Stale Profile Matching
Amir Ayupov, Maksim Panchenko, Sergey Pupyrev
TL;DR
This work tackles profile staleness in profile-guided optimization by introducing a practical two‑stage approach—matching and inference—to reuse profiles collected on binaries built several revisions behind the release. Implemented in the BOLT post‑link optimizer, the method uses a hierarchical, multi‑level block hashing scheme to match basic blocks and a minimum‑cost flow framework to infer consistent block and branch counts, preserving as much of the original guidance as possible.
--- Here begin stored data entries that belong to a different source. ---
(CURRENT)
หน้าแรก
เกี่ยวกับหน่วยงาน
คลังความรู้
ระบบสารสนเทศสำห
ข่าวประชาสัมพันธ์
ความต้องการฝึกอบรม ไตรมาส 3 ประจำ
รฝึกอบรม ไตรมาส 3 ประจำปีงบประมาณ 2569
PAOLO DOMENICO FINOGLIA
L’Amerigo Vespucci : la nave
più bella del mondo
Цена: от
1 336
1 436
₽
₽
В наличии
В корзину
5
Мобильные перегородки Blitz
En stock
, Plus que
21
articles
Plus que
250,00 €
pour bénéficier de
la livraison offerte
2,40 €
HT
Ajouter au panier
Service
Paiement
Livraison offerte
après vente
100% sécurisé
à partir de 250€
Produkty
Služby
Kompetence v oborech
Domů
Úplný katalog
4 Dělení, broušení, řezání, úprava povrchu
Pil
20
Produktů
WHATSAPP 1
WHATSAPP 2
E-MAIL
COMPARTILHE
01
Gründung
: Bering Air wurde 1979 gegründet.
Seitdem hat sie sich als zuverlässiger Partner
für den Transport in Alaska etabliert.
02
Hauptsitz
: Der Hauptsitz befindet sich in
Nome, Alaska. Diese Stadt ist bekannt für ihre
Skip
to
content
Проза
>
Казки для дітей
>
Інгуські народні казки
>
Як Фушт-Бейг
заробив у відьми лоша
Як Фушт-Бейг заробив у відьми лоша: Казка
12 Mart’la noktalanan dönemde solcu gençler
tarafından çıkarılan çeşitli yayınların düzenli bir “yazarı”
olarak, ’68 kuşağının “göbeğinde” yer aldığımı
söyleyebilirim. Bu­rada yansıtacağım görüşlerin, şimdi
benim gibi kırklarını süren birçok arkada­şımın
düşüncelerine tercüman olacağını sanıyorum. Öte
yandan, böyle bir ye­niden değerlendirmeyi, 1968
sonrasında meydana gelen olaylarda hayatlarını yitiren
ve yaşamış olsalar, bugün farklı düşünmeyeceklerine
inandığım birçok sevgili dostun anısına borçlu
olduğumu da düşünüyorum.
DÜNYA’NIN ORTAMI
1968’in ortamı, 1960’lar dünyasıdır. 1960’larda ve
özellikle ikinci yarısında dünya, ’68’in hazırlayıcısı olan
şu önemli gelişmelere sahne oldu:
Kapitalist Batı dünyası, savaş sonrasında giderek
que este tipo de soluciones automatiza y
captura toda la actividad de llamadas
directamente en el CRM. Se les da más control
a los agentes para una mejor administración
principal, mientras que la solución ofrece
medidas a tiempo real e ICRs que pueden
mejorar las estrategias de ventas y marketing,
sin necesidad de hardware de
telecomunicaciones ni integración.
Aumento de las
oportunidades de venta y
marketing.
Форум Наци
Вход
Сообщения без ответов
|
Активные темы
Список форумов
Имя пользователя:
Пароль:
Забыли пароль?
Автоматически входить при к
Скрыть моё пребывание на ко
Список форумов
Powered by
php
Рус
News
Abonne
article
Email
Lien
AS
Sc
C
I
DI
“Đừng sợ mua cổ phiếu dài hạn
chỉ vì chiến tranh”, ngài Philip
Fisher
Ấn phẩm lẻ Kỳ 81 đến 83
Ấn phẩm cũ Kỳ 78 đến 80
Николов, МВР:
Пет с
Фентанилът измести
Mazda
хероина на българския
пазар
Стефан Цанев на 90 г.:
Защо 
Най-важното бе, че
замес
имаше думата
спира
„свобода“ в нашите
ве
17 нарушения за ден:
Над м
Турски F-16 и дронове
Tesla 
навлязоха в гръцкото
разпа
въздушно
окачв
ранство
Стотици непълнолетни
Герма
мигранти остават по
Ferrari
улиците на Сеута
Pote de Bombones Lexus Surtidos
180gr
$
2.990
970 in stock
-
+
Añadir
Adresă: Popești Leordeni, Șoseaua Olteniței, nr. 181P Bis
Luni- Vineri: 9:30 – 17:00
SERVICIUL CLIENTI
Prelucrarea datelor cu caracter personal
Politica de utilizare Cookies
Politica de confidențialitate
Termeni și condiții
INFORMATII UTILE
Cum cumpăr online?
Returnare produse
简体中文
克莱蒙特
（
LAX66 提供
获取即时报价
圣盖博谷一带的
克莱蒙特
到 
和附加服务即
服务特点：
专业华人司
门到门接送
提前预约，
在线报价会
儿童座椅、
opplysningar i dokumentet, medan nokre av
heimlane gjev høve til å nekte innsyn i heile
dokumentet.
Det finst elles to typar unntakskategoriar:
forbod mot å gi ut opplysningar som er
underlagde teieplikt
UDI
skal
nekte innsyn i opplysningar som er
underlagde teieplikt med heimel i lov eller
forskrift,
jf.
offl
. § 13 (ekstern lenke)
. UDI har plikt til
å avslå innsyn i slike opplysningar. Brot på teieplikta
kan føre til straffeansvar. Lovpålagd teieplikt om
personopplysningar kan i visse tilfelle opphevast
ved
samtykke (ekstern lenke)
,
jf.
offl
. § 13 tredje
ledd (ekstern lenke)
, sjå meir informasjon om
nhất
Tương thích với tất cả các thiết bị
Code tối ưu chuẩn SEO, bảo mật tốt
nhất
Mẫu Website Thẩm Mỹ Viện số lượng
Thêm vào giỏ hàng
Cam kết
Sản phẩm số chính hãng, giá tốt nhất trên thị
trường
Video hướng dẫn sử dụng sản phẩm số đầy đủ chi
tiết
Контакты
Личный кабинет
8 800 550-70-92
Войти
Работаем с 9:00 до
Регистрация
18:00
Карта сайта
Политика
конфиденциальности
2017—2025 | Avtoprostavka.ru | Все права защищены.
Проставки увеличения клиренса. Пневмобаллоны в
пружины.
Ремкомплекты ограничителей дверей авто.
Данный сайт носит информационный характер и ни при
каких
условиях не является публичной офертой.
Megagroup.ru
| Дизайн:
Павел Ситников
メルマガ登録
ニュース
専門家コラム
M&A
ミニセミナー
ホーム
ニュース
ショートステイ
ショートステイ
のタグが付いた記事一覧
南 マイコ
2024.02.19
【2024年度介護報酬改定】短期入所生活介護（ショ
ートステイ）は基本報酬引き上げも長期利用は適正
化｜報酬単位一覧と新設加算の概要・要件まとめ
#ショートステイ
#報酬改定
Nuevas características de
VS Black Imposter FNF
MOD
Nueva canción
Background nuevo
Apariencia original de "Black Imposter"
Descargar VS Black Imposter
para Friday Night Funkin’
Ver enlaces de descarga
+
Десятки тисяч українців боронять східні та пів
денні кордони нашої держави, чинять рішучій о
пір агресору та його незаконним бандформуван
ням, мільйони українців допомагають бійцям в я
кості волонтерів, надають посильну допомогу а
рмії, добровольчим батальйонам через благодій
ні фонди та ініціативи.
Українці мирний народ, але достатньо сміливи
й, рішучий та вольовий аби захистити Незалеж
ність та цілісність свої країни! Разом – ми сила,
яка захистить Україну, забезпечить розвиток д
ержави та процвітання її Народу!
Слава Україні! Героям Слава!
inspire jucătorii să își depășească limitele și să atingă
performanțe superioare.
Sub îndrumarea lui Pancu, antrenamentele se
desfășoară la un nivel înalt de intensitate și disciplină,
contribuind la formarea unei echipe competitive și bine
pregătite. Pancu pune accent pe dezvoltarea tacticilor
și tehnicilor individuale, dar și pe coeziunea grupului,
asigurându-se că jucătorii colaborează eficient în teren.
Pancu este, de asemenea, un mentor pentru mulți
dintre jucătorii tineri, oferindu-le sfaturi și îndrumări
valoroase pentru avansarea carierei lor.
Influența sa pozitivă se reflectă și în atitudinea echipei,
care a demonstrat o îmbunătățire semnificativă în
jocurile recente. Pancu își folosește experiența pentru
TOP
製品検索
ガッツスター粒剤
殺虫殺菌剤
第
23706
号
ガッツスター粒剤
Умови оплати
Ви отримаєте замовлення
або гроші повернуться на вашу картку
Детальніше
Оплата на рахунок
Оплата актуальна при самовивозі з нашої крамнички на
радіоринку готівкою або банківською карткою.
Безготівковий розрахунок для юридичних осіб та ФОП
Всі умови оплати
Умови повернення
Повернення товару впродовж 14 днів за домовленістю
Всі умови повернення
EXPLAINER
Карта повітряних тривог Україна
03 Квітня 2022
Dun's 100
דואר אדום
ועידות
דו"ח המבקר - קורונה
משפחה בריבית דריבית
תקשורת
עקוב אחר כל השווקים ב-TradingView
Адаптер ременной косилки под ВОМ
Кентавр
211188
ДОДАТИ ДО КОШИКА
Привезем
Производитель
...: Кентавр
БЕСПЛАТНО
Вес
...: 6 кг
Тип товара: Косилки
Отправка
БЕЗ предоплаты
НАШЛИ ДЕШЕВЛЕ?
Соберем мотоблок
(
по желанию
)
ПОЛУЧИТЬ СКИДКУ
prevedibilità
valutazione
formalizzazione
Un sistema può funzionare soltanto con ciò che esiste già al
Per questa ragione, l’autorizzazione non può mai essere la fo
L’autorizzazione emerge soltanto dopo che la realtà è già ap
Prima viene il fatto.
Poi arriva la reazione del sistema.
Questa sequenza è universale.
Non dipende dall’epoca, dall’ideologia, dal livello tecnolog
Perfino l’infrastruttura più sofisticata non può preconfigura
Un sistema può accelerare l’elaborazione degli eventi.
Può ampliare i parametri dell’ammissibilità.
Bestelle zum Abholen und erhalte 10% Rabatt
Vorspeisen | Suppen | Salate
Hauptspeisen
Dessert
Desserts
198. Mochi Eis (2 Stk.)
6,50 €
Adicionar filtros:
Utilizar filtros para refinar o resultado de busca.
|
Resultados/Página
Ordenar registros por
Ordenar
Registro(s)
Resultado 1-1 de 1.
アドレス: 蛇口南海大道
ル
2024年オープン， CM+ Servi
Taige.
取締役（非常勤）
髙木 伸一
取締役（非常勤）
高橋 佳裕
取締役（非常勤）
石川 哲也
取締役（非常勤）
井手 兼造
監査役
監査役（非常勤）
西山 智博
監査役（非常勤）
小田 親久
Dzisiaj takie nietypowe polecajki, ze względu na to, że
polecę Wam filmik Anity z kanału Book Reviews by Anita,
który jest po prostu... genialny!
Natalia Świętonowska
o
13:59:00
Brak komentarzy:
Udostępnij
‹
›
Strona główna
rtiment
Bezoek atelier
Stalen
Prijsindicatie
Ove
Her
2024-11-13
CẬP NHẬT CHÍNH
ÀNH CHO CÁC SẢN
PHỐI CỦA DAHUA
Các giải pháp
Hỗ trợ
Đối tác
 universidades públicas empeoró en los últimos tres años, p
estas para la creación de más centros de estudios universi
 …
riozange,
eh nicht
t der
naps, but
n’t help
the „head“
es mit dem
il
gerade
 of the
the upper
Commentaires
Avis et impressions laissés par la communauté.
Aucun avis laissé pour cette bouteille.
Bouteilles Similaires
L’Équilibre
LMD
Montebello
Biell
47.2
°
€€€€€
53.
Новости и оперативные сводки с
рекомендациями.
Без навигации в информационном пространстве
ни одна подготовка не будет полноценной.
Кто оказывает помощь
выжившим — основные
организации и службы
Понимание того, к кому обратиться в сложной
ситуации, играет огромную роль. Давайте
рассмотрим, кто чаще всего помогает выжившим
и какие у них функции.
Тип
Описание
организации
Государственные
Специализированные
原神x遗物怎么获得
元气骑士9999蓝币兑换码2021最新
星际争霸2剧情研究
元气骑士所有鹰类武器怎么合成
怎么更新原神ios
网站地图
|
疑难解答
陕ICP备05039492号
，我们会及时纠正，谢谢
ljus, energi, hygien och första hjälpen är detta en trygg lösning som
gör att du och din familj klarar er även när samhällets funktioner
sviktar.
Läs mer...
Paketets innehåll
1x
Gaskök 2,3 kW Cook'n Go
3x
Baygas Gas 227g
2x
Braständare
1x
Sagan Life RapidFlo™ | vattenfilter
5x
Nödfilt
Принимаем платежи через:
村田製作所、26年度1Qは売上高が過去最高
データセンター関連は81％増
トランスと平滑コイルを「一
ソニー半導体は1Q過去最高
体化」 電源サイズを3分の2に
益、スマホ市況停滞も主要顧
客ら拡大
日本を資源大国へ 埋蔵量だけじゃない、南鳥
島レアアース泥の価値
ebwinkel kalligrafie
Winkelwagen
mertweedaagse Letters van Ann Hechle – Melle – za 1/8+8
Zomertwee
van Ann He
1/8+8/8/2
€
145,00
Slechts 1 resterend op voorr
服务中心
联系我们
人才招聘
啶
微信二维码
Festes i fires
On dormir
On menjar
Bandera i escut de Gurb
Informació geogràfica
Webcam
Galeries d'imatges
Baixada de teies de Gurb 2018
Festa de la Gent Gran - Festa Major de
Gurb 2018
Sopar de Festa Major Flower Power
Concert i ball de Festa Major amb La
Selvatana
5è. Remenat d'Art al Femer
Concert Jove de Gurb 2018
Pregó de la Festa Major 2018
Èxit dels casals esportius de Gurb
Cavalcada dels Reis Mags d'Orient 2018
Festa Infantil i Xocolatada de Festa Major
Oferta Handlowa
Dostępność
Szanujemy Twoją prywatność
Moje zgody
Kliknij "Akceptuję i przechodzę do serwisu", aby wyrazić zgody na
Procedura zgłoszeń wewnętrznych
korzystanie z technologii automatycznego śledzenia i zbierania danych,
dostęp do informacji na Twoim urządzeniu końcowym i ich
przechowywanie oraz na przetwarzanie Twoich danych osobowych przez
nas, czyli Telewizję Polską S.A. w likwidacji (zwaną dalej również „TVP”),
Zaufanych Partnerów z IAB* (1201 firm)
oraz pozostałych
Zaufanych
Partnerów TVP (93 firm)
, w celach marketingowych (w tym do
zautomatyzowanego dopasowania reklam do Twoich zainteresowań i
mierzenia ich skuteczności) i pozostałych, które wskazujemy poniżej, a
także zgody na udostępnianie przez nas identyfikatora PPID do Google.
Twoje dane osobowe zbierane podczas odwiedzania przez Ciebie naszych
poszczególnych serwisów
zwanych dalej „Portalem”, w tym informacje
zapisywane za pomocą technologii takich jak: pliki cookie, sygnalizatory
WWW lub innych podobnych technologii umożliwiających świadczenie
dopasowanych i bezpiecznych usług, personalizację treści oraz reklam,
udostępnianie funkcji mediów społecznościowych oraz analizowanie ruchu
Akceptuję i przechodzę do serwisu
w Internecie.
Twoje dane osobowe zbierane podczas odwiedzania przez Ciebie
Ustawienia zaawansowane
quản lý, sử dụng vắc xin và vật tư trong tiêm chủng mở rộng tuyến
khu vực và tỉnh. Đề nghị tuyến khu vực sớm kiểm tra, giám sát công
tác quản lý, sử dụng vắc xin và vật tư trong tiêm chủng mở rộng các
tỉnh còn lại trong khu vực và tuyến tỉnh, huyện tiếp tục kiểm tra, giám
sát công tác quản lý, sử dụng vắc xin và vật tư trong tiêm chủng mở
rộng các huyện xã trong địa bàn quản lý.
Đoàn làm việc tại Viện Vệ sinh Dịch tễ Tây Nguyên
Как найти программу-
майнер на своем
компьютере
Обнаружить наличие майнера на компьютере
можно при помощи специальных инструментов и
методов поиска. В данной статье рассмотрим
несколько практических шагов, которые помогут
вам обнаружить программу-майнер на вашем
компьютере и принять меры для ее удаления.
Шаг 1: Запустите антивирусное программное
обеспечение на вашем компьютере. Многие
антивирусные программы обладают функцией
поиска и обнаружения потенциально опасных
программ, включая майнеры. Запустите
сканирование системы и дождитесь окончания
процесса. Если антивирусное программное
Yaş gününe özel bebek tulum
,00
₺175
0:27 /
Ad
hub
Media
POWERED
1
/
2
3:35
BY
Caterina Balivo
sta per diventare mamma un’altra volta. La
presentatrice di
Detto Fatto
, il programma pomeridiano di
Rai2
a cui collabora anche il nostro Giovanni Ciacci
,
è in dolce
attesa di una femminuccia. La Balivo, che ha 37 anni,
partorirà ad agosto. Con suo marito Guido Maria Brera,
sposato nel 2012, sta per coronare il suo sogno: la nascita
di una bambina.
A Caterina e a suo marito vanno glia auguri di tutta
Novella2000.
Across large open‑source binaries and production Meta workloads, it recovers a substantial portion ($0.6{-}0.8$) of the maximum potential BOLT speedup when profiles are stale, including a clang example achieving $0.78$ of PGO benefits with over $90\%$ stale data. The approach reduces the need for re‑profiling after hotfixes, broadens the practical adoption of PGO, and is general enough to adapt to other PGO systems beyond BOLT.
Abstract
Profile-guided optimizations rely on profile data for directing compilers to generate optimized code. To achieve the maximum performance boost, profile data needs to be collected on the same version of the binary that is being optimized. In practice however, there is typically a gap between the profile collection and the release, which makes a portion of the profile invalid for optimizations. This phenomenon is known as profile staleness, and it is a serious practical problem for data-center workloads both for compilers and binary optimizers. In this paper we thoroughly study the staleness problem and propose the first practical solution for utilizing profiles collected on binaries built from several revisions behind the release. Our algorithm is developed and implemented in a mainstream open-source post-link optimizer, BOLT. An extensive evaluation on a variety of standalone benchmarks and production services indicates that the new method recovers up to $0.8$ of the maximum BOLT benefit, even when most of the input profile data is stale and would have been discarded by the optimizer otherwise.